Once you reach the line holding "Đài Truyền hình Việt Nam", write out that line and every later one exactly, ending with the last line of the data; write nothing else.

######

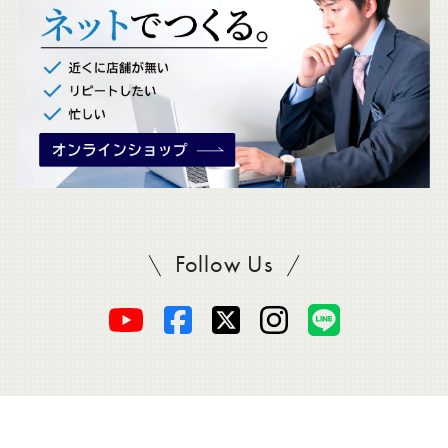
。
Follow Us
SADAをフォロー
オ
オ
オ
オ
オ
ー
ー
ー
ー
ー
ダ
ダ
ダ
ダ
ダ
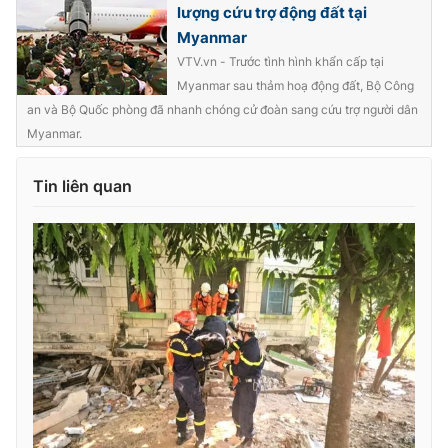
lượng cứu trợ động đất tại
Myanmar
VTV.vn - Trước tình hình khẩn cấp tại
Myanmar sau thảm hoạ động đất, Bộ Công
THỜI BÁO VTV
an và Bộ Quốc phòng đã nhanh chóng cử đoàn sang cứu trợ người dân
Myanmar.
Tin liên quan
Theo dõi báo trên
Cơ quan chủ quản:
Đài Truyền hình Việt Nam
Cơ quan báo chí:
Thời báo VTV
Giấy phép hoạt động báo in và báo điện tử số 483/GP-BTTTT
cấp ngày 29/12/2023
Tổng Biên tập:
Vũ Thanh Thủy
Phó Tổng Biên tập:
Nguyễn Thị Mỹ Hạnh, Phạm Quốc Thắng,
Nguyễn Trọng Ninh
Tổng đài VTV:
024.38 355 931 - 024.38 355 932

######

Finished task -
Đài Truyền hình Việt Nam
Cơ quan báo chí:
Thời báo VTV
Giấy phép hoạt động báo in và báo điện tử số 483/GP-BTTTT
cấp ngày 29/12/2023
Tổng Biên tập:
Vũ Thanh Thủy
Phó Tổng Biên tập:
Nguyễn Thị Mỹ Hạnh, Phạm Quốc Thắng,
Nguyễn Trọng Ninh
Tổng đài VTV:
024.38 355 931 - 024.38 355 932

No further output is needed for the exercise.